Вспомнив об этом, я решил, что мой ответ должен быть кратким, выразительным и основанным на доводах, в которые я искренне верил. Никакое красноречие или блестяще сформулированные общие рассуждения не произведут впечатления на того, кого Фокс Коннер готов был причислить к гениям.
Вопрос, поставленный передо мной, отличался исключительной сложностью, а мои знания для подхода к нему были, вероятно, эквивалентны знаниям среднего трудолюбивого армейского офицера. Конечно, я прошел военный курс в системе обучения офицеров армии, а вскоре после окончания военного колледжа в 1928 году работал в качестве специального помощника в аппарате помощника военного министра, где мои служебные обязанности быстро расширились до того, что мне приходилось выполнять секретную работу для начальника штаба армии.

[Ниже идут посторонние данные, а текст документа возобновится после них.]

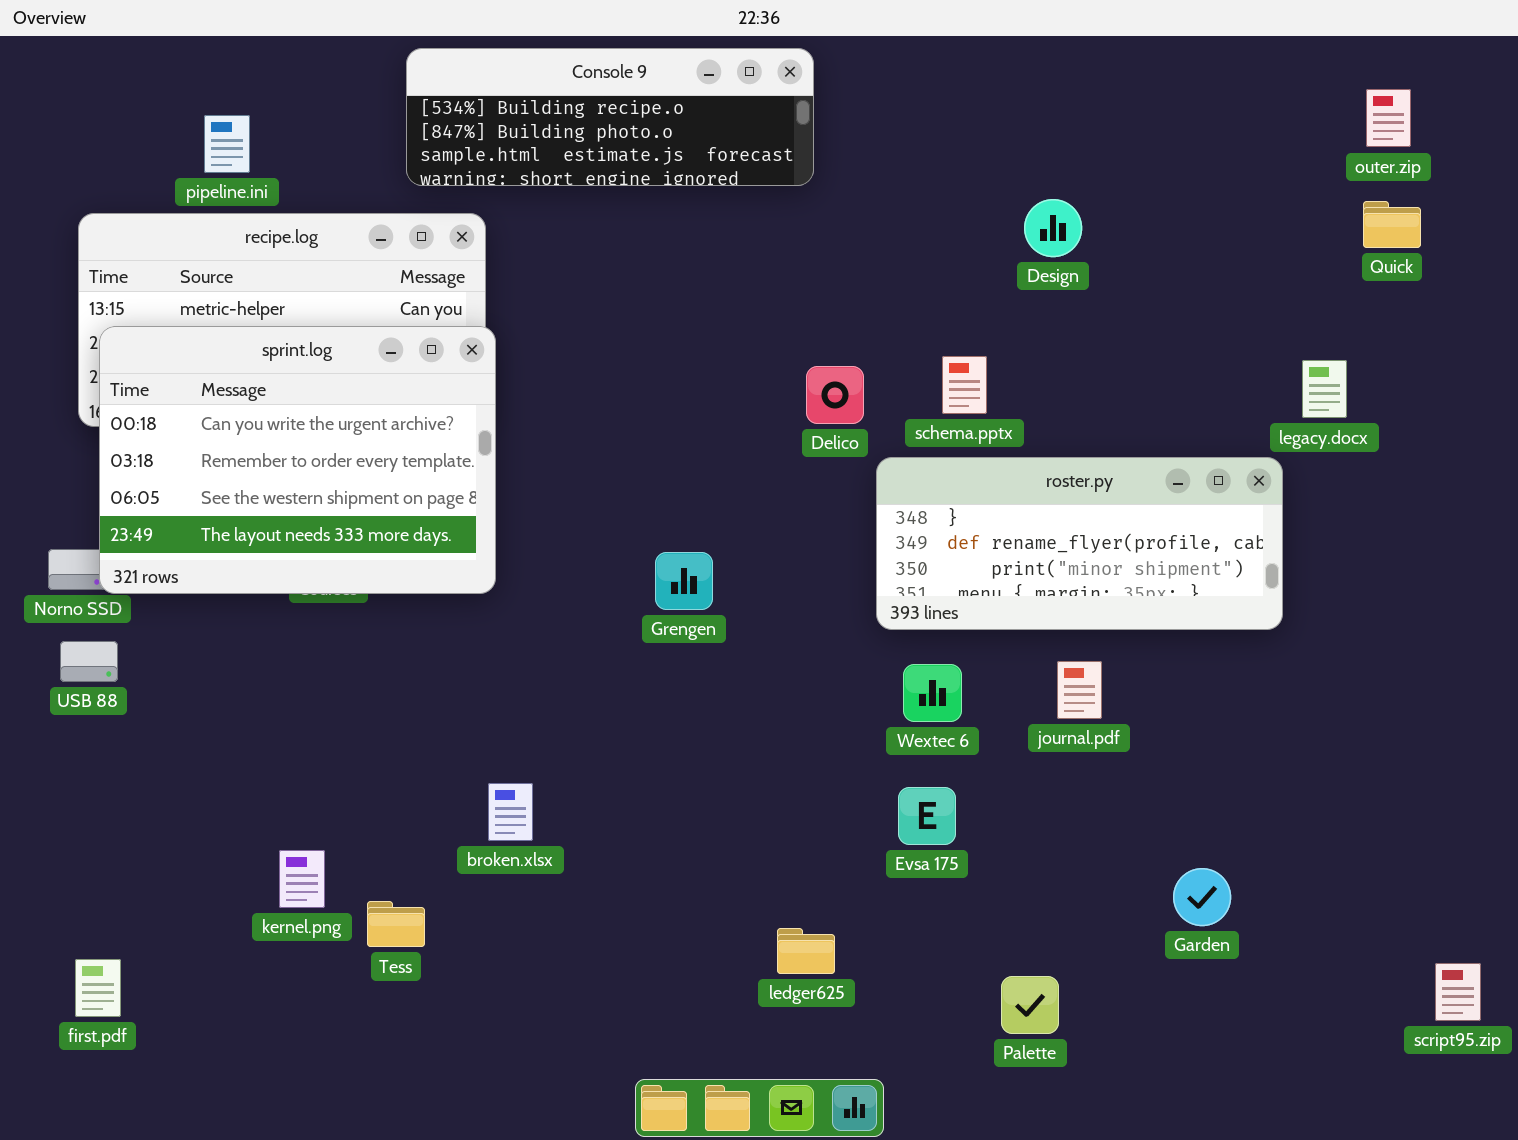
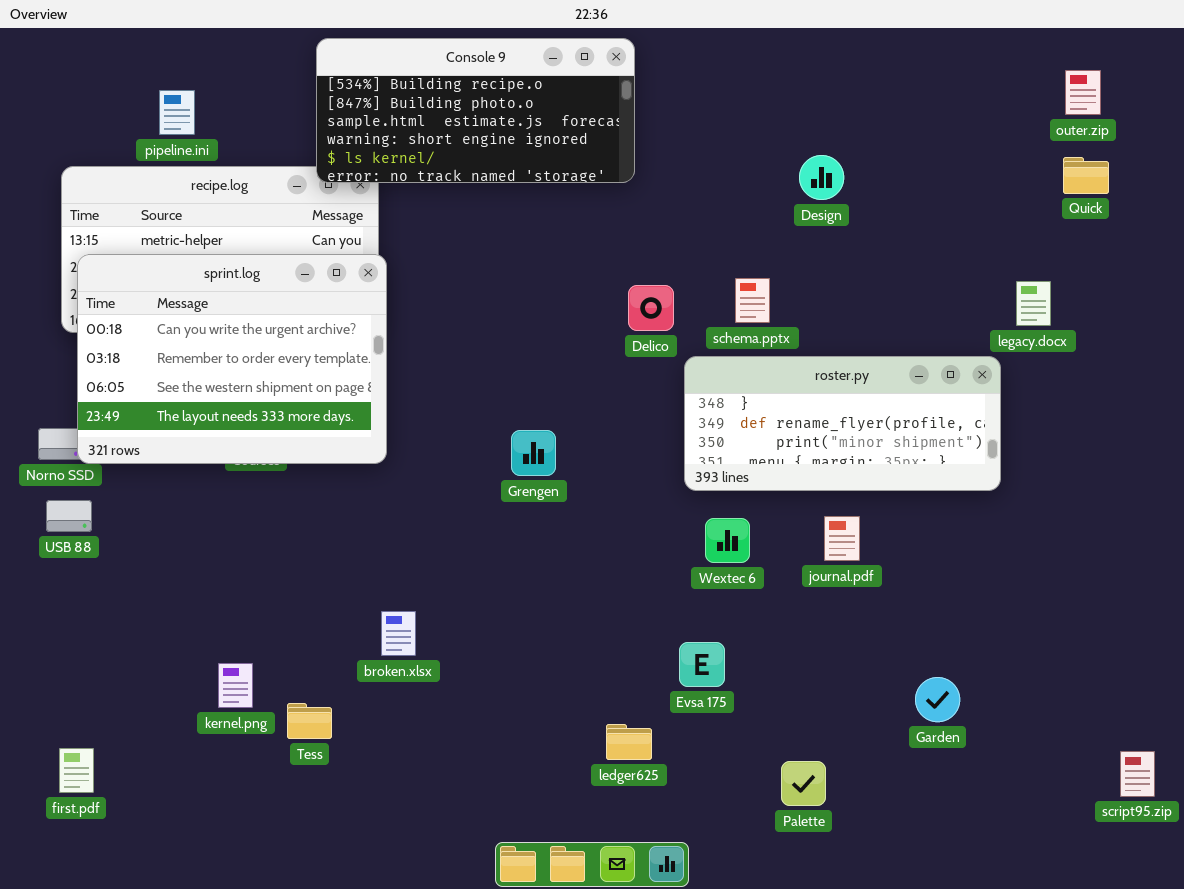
Console 9: [406,48,814,186] -> [316,38,635,183], resized
Evsa 175: [898,787,956,845] -> [679,642,725,687], moved

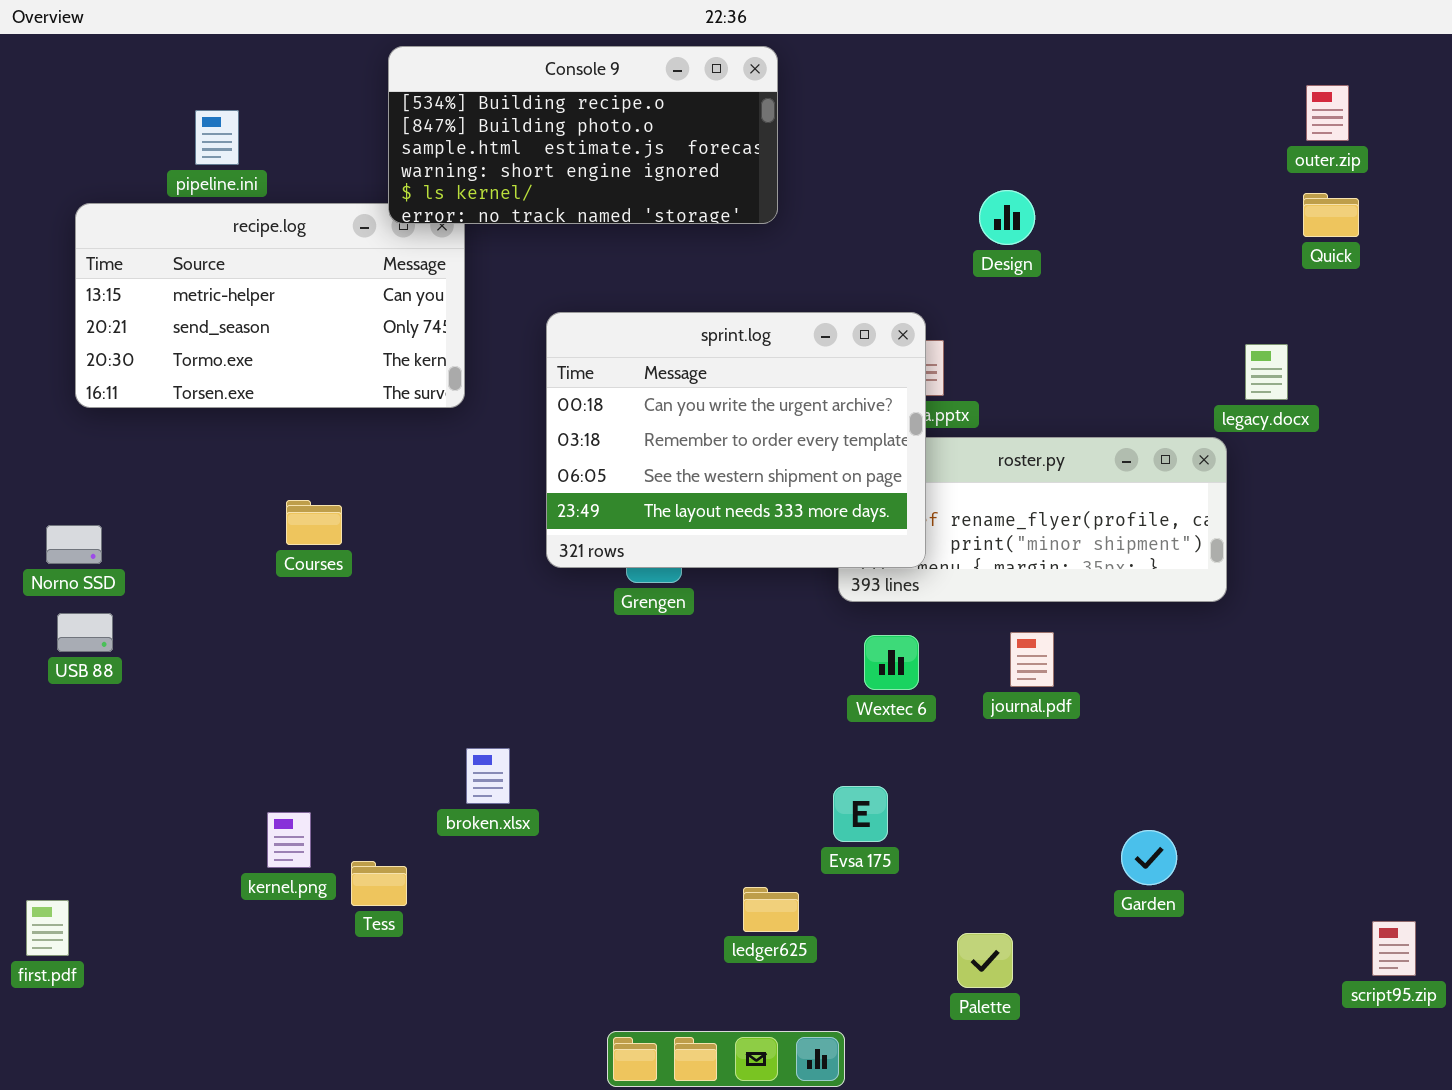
sprint.log: [77,254,387,464] -> [546,312,926,568], moved
first.pdf: [59,748,94,793] -> [26,900,69,956], moved

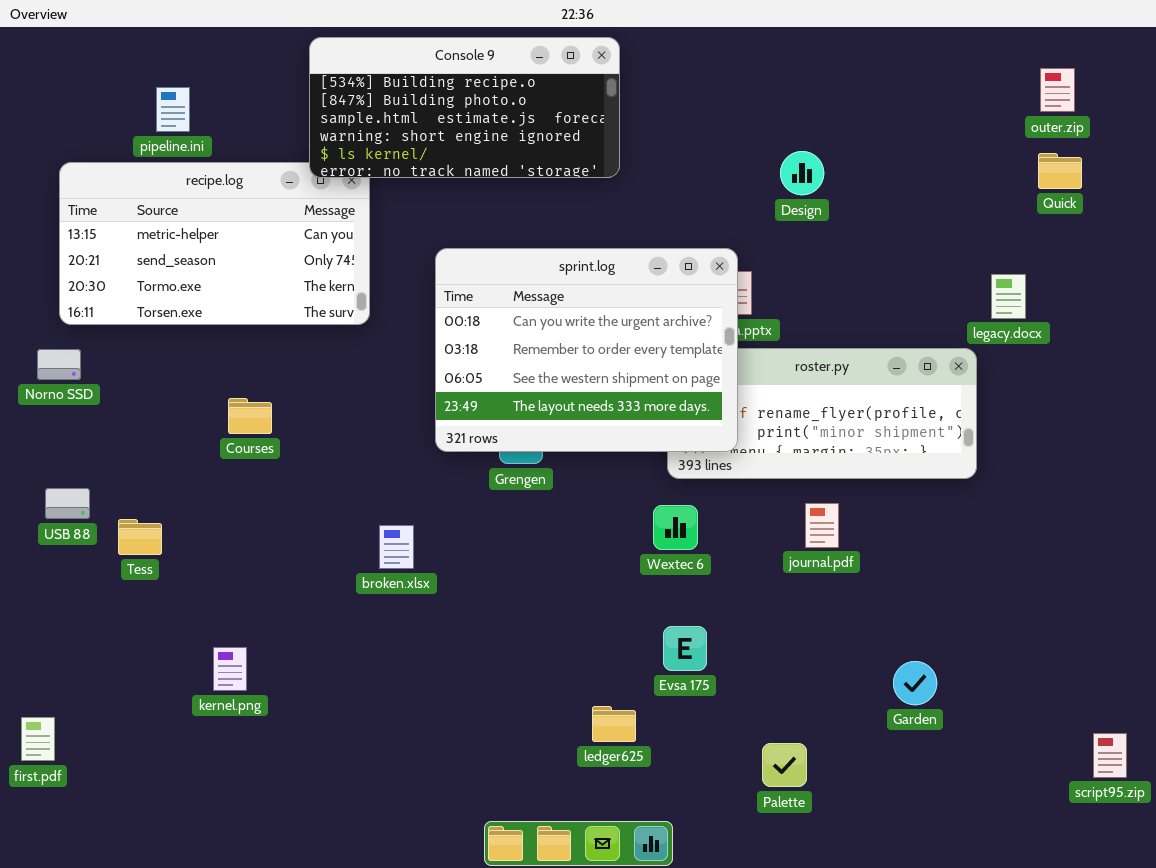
Norno SSD: [46,525,102,564] -> [37,349,81,380], moved
Wextec 6: [864,635,919,690] -> [653,505,698,550], moved
broken.xlsx: [466,748,510,804] -> [379,525,414,569], moved
Tess: [351,861,407,906] -> [118,519,162,555], moved

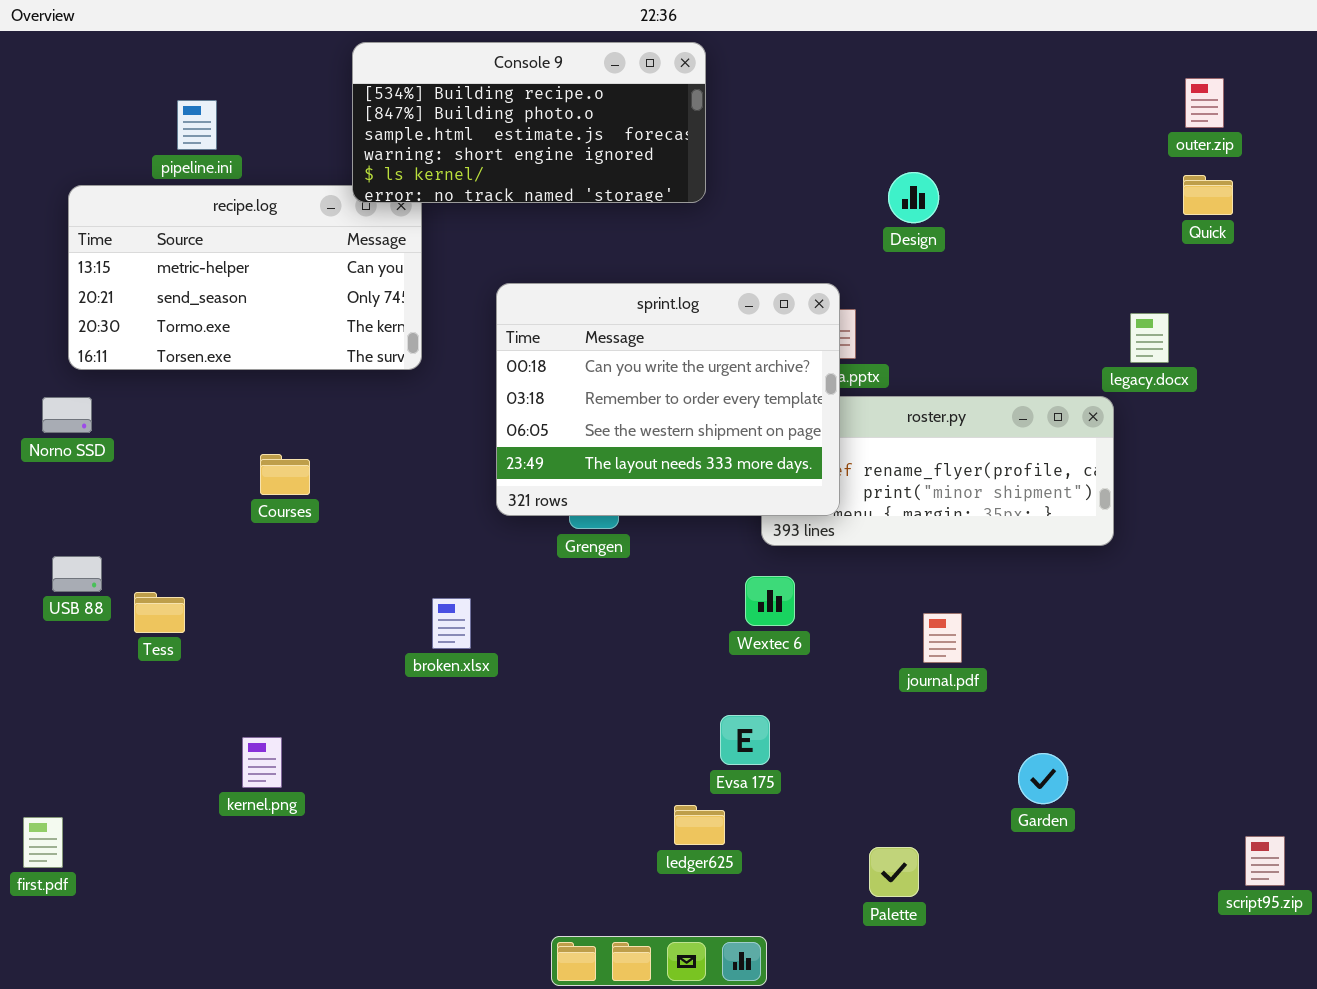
journal.pdf: [805,503,839,548] -> [923,613,962,663], moved
Evsa 175: [663,626,707,671] -> [720,715,770,765], moved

На этой должности мне пришлось рассматривать военные проблемы в мировом масштабе и конкретно изучать такие вопросы, как мобилизация и организационный состав армии, роль воздушных и военно-морских сил в войне, механизация войск и острая зависимость всех элементов вооруженных сил от индустриальных возможностей страны. Это последнее обстоятельство имело для меня особое значение, поскольку я глубоко верил, что моторизация и механизация в крупных масштабах и развитие авиации беспрецедентной мощи будут характерной особенностью армий будущего. По этому вопросу я написал ряд исследований в докладов. Имея такие убеждения, я знал, что любые разумные приготовления к войне требуют тщательно разработанных планов быстрой мобилизации промышленности. Годы, посвященные работе такого рода, открыли для меня почти новый мир. За это время я встречался и работал со многими людьми, мнение которых я высоко ценил как в военной, так и в гражданской жизни. Среди таких людей выдающейся фигурой был Бернард Барух, к которому я всегда питал глубокое уважение. Если бы его рекомендации по установлению общих цен и разработанные им организационные планы были оперативно и полностью приняты в декабре 1941 года, то наша страна сберегла бы миллиардные суммы денег и, возможно, выиграла бы время, а следовательно, избежала бы излишних потерь в человеческих жизнях.